◆ Your objective
Print all the records exactly, please.

Content starts

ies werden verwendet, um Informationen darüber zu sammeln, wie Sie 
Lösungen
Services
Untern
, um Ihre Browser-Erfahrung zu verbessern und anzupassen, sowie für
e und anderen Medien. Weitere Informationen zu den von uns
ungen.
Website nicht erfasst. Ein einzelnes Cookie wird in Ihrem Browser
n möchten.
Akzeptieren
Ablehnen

Content ends

◆ Result for this exercise
ies werden verwendet, um Informationen darüber zu sammeln, wie Sie 
Lösungen
Services
Untern
, um Ihre Browser-Erfahrung zu verbessern und anzupassen, sowie für
e und anderen Medien. Weitere Informationen zu den von uns
ungen.
Website nicht erfasst. Ein einzelnes Cookie wird in Ihrem Browser
n möchten.
Akzeptieren
Ablehnen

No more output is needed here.